§ Perintah Soal
Menurut Prof. Bambang Sudarmanta dalam teks bacaan, masalah motor mogok atau brebet berkaitan dengan hal apa saja? Sebutkan semuanya.

§ Teks Bacaan
TIMES JATIM, SURABAYA – Sejumlah sepeda motor mogok atau brebet usai mengisi Pertalite di SPBU Pertamina. Kasus ini belakangan ramai dikeluhkan warga. Pakar teknik mesin pun angkat bicara.
Dosen Departemen Teknik Mesin Institut Teknologi Sepuluh Nopember (ITS), Prof. Bambang Sudarmanta menjelaskan, bahwasanya masalah ini tak semata diakibatkan karena bahan bakar, tetapi juga berkaitan dengan karakter mesin dan kondisi distribusi BBM di lapangan.
Menurut Prof Bambang Sudarmanta, setiap motor dirancang dengan rasio kompresi berbeda, dan itu menentukan kebutuhan nilai oktan atau RON bahan bakar.

§ Cuplikan Data
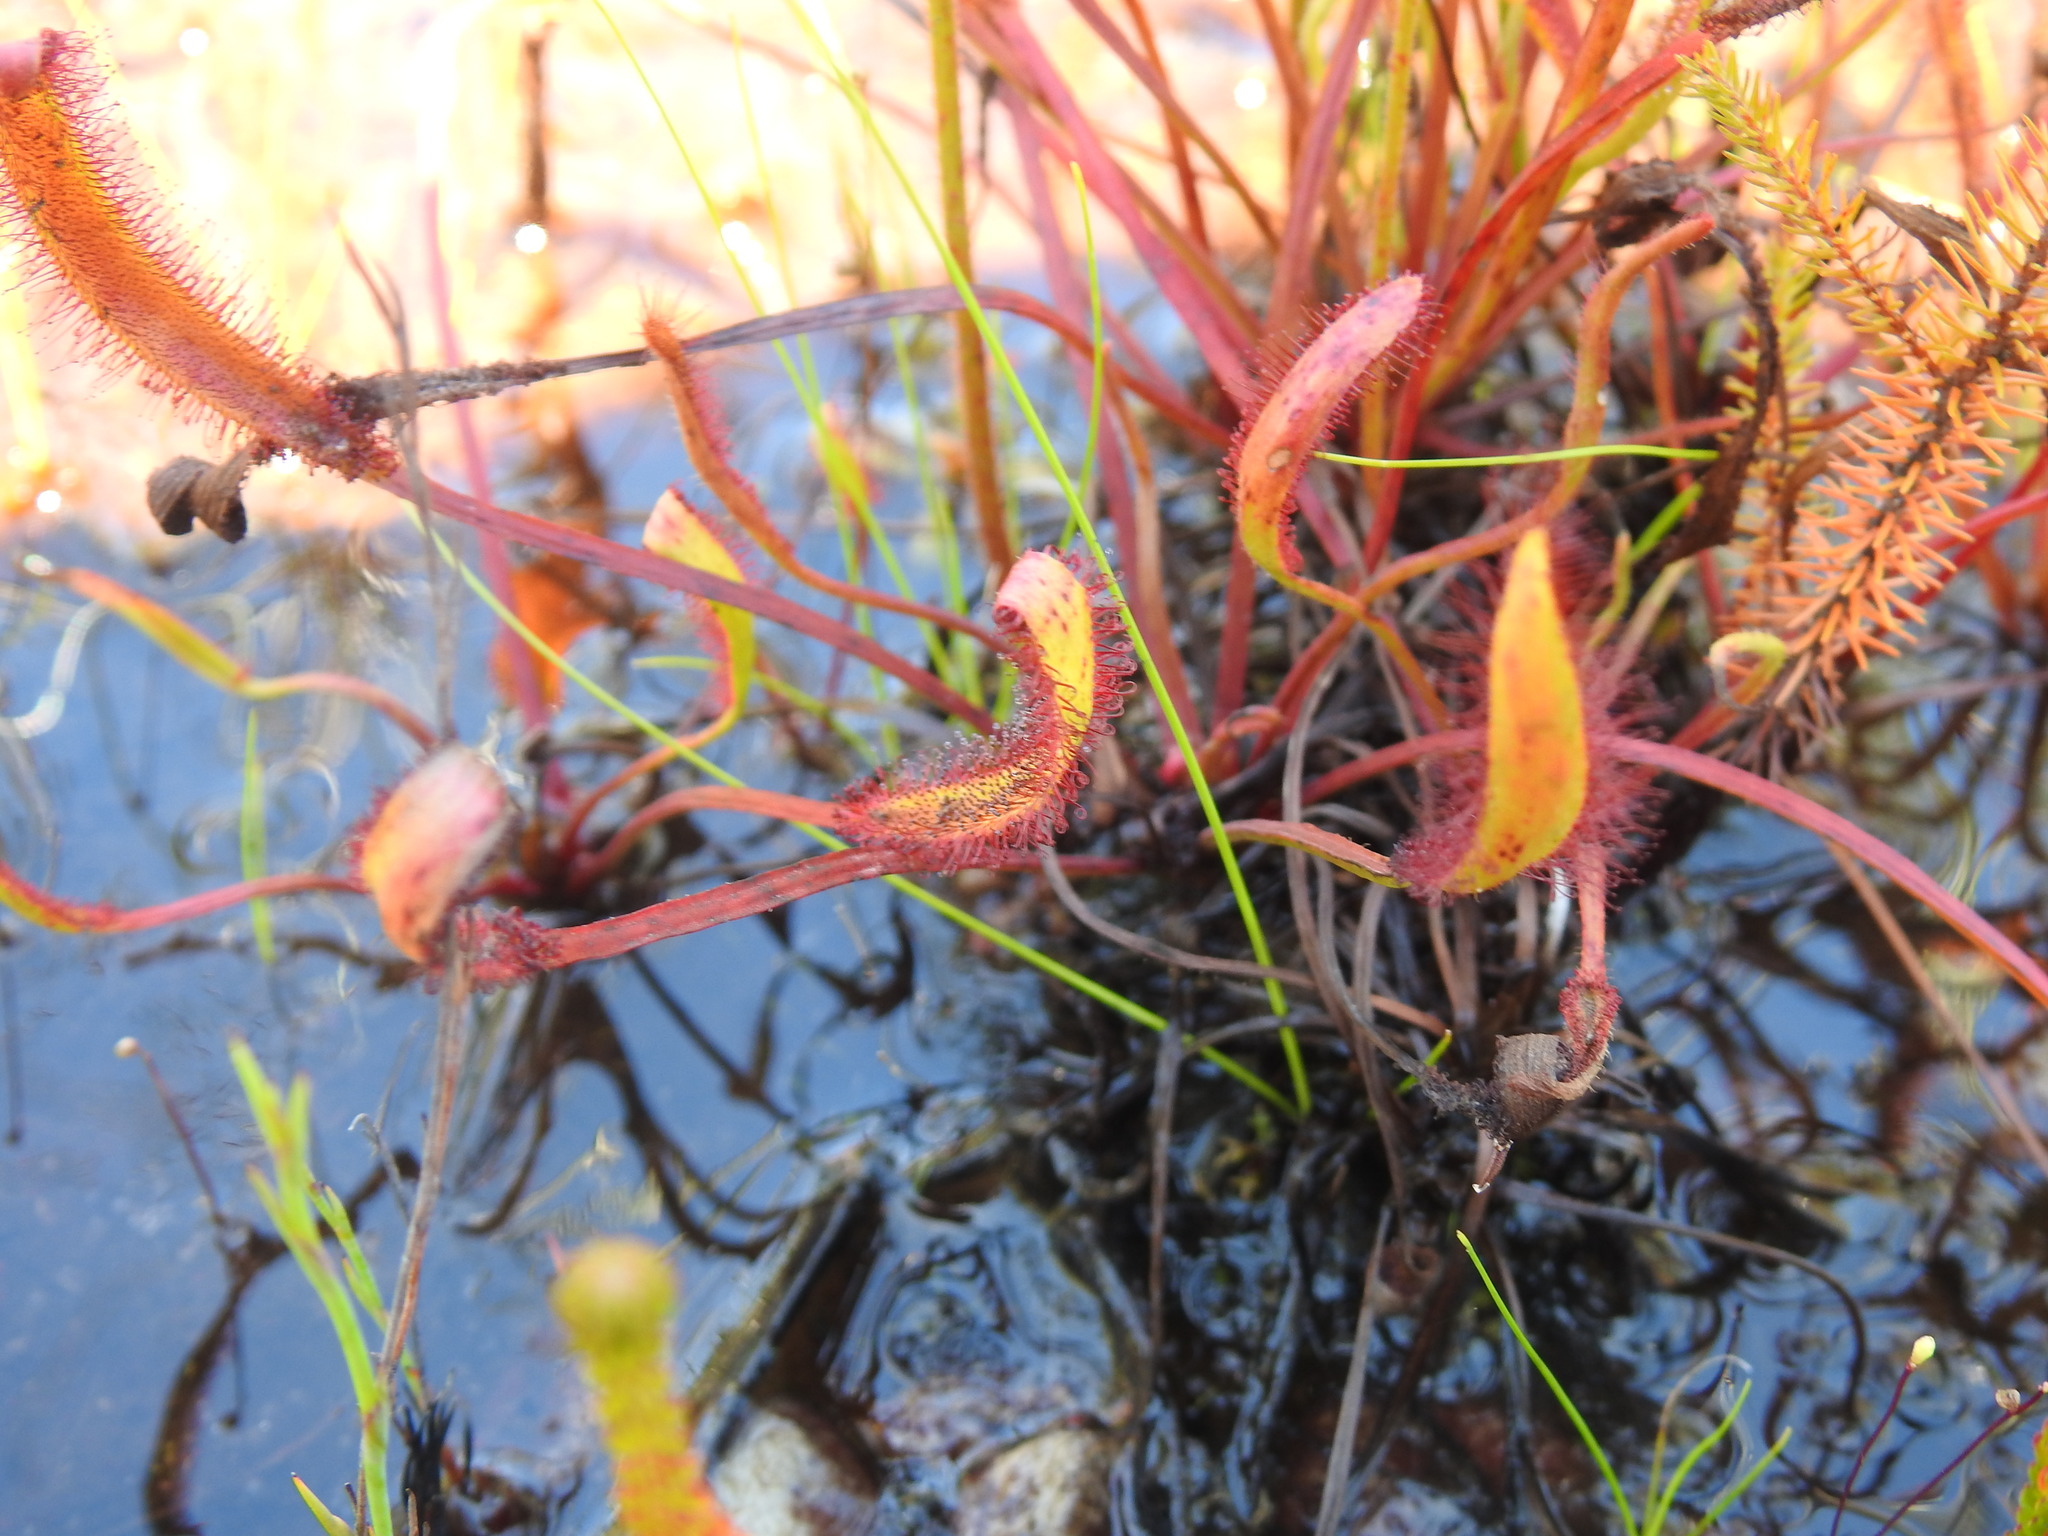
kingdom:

§ Jawaban Benar
- bahan bakar
- karakter mesin
- kondisi distribusi BBM di lapangan